Input for this task
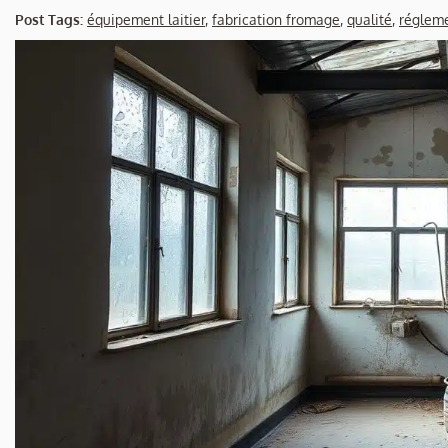
Post Tags:
équipement laitier
,
fabrication fromage
,
qualité
,
réglem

About this task
Write down the full listing above exactly as it is, except for any images.

Result of this task
Post Tags:
équipement laitier
,
fabrication fromage
,
qualité
,
réglem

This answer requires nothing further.